TEKS YANG DIBERIKAN ->
***

Hari ini, hari minggu terakhir di dalam tahun liturgi gereja, kita merayakan dan mengakui Kristus sebagai raja kita. Bacaan-bacaan mengundang kita untuk merefleksikan pemahaman kita akan kerajaan Kristus dan apa maknanya bagi kita untuk mengatakan bahwa kita adalah bagian dari kerajaan Kristus. Bacaan pertama dari nubuat nabi Yeheskiel berbicara tentang Allah sebagai gembala Israel. Para raja Israel dipandang sebagai representasi kelihatan dari Yahwe dan karena itu  mendapatkan gelar ilahi sebagai gembala, sebagaimana gambaran tentang Allah dalam Mazmur 23. Tetapi banyak dari antara mereka tidak hidup sepadan dengan tanggung jawab ini. Kepemimpinan mereka sangat berbeda dari kepemimpinan yang dipahami dimiliki oleh Yahwe. Corak kepemimpinan Yahwe adalah memberikan prioritas perhatian kepada rakyat-Nya yang membutuhkan dan sedang berada di dalam situasi tidak beruntung, khususnya kebutuhan rakyat-Nya akan keadilan dan pemberdayaan. Inilah gambaran sikap yang diharapkan: “Yang hilang akan Kucari, yang tersesat akah Kubawa pulang, yang luka akan Kubaluit, yang sakit akan Kukuatkan, serta yang gemuk dan yang kuat akan Kulindungi; Aku akan menggembalakan mereka sebagaimana seharusnya”

Pertama-tama Allah mengutus para nabi, seperti Yeheskiel, untuk memperingatkan para raja. Bila mereka tidak mau mendengar, Allah akan menyingkirkan raja yang dianggap tidak becus itu bersama dengan para pengikutnya dan berjanji bahwa Ia sendirilah yang akan menggembalakan kawananNya. Inilah yang dialami oleh orang-orang Israel, ketika mereka mengalami pembuangan. Lapisan atas yang terdiri dari raja dan kaum keluarganya serta orang-orang yang pandai, digiring ke pengasingan. Pembuangan itu dipandang sebagai hukuman dari Allah dan tindakan Allah untuk menyingkirkan para pemimpin yang buruk.

***

BAHAN KAJIAN ->
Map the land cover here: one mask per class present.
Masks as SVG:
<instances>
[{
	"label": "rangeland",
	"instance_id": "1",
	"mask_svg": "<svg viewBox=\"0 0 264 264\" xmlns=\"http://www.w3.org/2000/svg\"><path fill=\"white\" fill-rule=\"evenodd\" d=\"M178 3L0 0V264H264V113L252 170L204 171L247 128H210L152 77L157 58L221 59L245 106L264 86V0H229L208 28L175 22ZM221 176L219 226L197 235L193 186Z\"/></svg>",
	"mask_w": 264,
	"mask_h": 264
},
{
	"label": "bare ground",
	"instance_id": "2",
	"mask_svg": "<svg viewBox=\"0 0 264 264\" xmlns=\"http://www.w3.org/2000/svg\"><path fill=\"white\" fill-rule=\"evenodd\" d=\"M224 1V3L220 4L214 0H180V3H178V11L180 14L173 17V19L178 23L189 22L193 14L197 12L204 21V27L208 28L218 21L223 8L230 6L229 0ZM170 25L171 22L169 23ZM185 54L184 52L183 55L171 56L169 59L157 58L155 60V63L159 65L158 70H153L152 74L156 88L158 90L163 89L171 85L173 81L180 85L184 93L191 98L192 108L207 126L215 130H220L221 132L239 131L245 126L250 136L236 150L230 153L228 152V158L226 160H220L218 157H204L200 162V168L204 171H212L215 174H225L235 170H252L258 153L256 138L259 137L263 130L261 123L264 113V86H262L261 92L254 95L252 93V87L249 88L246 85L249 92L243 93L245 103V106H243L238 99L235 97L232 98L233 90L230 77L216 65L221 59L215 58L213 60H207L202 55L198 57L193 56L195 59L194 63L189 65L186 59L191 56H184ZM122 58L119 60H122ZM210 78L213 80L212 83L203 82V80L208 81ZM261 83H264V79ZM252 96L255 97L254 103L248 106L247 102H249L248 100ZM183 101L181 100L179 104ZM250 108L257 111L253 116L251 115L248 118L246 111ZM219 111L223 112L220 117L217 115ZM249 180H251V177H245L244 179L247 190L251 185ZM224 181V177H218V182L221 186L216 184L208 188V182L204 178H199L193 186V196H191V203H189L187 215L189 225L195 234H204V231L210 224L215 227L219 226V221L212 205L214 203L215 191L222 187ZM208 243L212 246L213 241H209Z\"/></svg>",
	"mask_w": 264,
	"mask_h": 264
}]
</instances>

***

APA YANG DIMINTA ->
1. Jawablah pertanyaan berikut berdasarkan teks tentang Kristus Raja.
(a) Pada hari apa dalam tahun liturgi gereja Kristus dirayakan sebagai raja?
(b) Gelar apa yang didapatkan para raja Israel sebagai representasi kelihatan dari Yahwe?
(c) Siapa saja yang digiring ke pengasingan ketika orang-orang Israel mengalami pembuangan?
2. Teruskan teks renungan tentang Kristus Raja, dimulai setelah kalimat terakhirnya.

KUNCI JAWABAN ->
1.
(a) Kristus dirayakan sebagai raja pada hari Minggu terakhir dalam tahun liturgi gereja.
(b) Para raja Israel mendapatkan gelar ilahi sebagai gembala.
(c) Yang digiring ke pengasingan adalah lapisan atas, yaitu raja dan kaum keluarganya serta orang-orang yang pandai.

2.
Bagaimana dengan janji Allah bahwa Ia sendiri akan menuntun umat-Nya? Sebagai orang-orang kristiani, kita melihat pemenuhan janji ini di dalam pribadi Tuhan kita Yesus Kristus, yang hari ini kita rayakan sebagai raja semesta alam. Yesus telah mengawali pemerintahanNya sebagai raja, tetapi Ia akan datang untuk menyempurnakannya pada hari penghakiman. Pada hari itu Ia akan duduk di tahta kemuliaan-Nya dan akan memilih dari semua laki-laki dan perempuan dari segala bangsa orang-orang yang sungguh layak menjadi anggota kerajaan-Nya. Perhatikanlah bahwa semua orang, baik orang benar maupun yang tidak benar, memanggil Yesus sebagai “Tuhan”. Jadi yang paling penting bukanlah bagaimana kita memanggil atau menyapa Dia, tetapi apakah kita telah atau tidak mendatangi dan membantu mereka yang membutuhkan dan tidak beruntung, yang ada ditengah-tengah kita.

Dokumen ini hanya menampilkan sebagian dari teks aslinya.